▶ **Fragment tekstu**
Więcej się należy…

wpis w: Uncategorized | 0

No, sporo złej krwi się upuszcza przy okazji strajków w szkołach…i przedszkolach. Dostają ci, co strajkują, a i też przy okazji niestrajkujący. Rodzice (i dziadkowie) strajk nauczycielski popierają… – już nawet o uczniach nie wspominając. W końcu każdy chciałby być piękny, bogaty i młody, a nie stary, biedny i brzydki na dodatek. To a’propos pytań do tzw. opinii publicznej: pro- i anty-PiSowskiej. I każdy też chce zarabiać więcej za mniej czasu, który na pracę poświęca. Ale co się stanie, gdy rodzice się przyzwyczają do strajku i przestaną wysyłać dzieci do przedszkola (co nawet jeszcze nie jest niezgodny z prawem, choć nie wiadomo, jak długo…) i do szkoły (no tu już „wolności” takiej, jak w przedszkolu rodzice nie mają…). Może choć „wizyty gospodarcza miasta” trochę pomogą… – sam KJK się zatroszczył i po przedszkolach jeździł. Acan dobrodziej. Normalnie Gierek wśród rolników.

▶ **Zestaw zadań**
(1) Przedstaw w formie krótkiej listy akapit wpisu o strajkach nauczycieli zaczynający się od słów „No, sporo złej krwi”. Zachowaj jego główne informacje.
(2) Kto według wpisu o strajkach nauczycieli osobiście jeździł po przedszkolach?
(3) Przepisz bez zmian fragment wpisu o strajkach nauczycieli, zaczynając od słów „No, sporo złej” i kończąc na słowach „Gierek wśród rolników.”.

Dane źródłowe
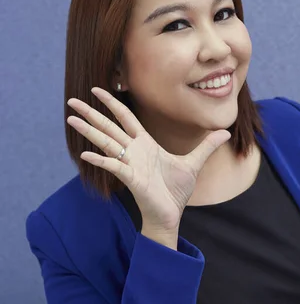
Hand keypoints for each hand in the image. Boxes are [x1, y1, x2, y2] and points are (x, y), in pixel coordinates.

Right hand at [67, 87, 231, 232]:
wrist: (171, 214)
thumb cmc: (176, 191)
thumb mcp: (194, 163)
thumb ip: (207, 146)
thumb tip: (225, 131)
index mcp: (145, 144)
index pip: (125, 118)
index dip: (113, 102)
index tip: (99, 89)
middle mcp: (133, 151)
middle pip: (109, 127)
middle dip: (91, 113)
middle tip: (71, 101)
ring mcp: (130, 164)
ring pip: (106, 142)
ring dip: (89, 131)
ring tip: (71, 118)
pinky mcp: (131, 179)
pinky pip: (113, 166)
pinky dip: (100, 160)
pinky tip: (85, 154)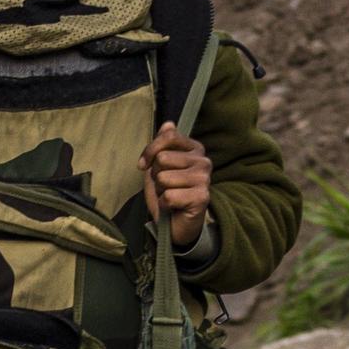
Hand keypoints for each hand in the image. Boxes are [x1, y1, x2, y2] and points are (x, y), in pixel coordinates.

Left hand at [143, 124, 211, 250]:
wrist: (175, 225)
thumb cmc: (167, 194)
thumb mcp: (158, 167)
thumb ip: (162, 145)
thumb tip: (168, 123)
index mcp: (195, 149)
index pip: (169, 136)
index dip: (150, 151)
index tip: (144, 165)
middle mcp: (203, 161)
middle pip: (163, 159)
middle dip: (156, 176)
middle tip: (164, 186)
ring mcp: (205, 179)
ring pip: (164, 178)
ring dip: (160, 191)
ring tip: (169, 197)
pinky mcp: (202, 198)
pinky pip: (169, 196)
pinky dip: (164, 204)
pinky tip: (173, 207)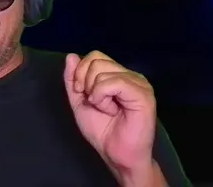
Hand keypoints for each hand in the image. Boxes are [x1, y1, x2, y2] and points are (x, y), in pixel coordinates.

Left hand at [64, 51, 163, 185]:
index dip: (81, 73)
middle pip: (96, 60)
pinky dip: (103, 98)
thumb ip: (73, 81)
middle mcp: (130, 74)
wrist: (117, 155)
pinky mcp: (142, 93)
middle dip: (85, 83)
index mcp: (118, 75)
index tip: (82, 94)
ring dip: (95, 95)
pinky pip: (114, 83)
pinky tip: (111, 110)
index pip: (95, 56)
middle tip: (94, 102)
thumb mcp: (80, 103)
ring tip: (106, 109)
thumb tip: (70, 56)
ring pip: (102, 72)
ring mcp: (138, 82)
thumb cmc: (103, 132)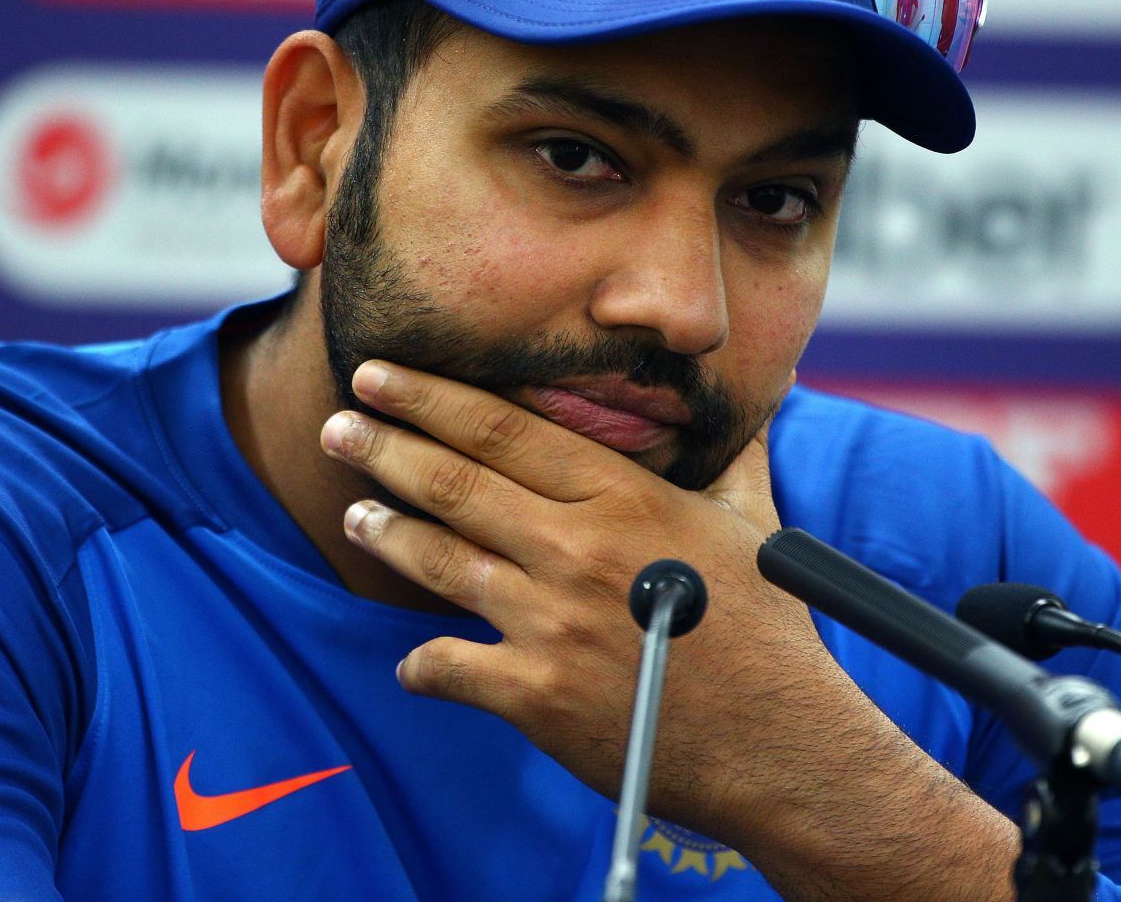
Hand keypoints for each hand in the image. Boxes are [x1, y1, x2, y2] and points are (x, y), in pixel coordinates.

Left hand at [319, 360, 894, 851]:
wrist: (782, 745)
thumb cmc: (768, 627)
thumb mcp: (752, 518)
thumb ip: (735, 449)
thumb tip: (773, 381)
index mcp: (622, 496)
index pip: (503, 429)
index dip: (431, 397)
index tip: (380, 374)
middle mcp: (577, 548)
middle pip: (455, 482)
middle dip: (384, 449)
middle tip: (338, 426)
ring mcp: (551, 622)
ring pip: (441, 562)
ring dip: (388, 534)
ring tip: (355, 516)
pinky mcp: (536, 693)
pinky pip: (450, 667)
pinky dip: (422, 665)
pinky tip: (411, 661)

▶ **Odpowiedzi do zadań**
(1)
- Strajki w szkołach i przedszkolach wywołują wiele złych emocji, a obrywają przy nich zarówno strajkujący, jak i niestrajkujący.
- Rodzice i dziadkowie popierają strajk nauczycielski, a uczniowie tym bardziej.
- Każdy chce zarabiać więcej i poświęcać na pracę mniej czasu.
- We wpisie pada pytanie, co się stanie, gdy rodzice przyzwyczają się do strajku i przestaną posyłać dzieci do przedszkola i do szkoły. W przypadku przedszkola nie jest to na razie niezgodne z prawem, a w przypadku szkoły rodzice takiej swobody nie mają.
- KJK sam jeździł po przedszkolach, co wpis porównuje do Gierka wśród rolników.

(2) KJK.

(3)
No, sporo złej krwi się upuszcza przy okazji strajków w szkołach…i przedszkolach. Dostają ci, co strajkują, a i też przy okazji niestrajkujący. Rodzice (i dziadkowie) strajk nauczycielski popierają… – już nawet o uczniach nie wspominając. W końcu każdy chciałby być piękny, bogaty i młody, a nie stary, biedny i brzydki na dodatek. To a’propos pytań do tzw. opinii publicznej: pro- i anty-PiSowskiej. I każdy też chce zarabiać więcej za mniej czasu, który na pracę poświęca. Ale co się stanie, gdy rodzice się przyzwyczają do strajku i przestaną wysyłać dzieci do przedszkola (co nawet jeszcze nie jest niezgodny z prawem, choć nie wiadomo, jak długo…) i do szkoły (no tu już „wolności” takiej, jak w przedszkolu rodzice nie mają…). Może choć „wizyty gospodarcza miasta” trochę pomogą… – sam KJK się zatroszczył i po przedszkolach jeździł. Acan dobrodziej. Normalnie Gierek wśród rolników.